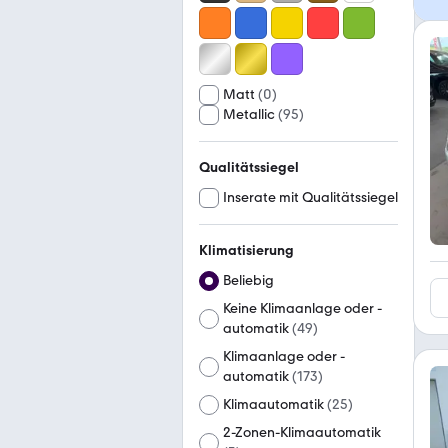
Matt
(
0
)
Metallic
(
95
)
Qualitätssiegel
Inserate mit Qualitätssiegel
Klimatisierung
Beliebig
Keine Klimaanlage oder -
automatik
(
49
)
Klimaanlage oder -
automatik
(
173
)
Klimaautomatik
(
25
)
2-Zonen-Klimaautomatik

────────

» **ACTIVITY**
Could you return the lines in the entries above that contain "Klimaautomatik"?

» **SOLUTION FOR THIS PROBLEM**
Klimaautomatik
2-Zonen-Klimaautomatik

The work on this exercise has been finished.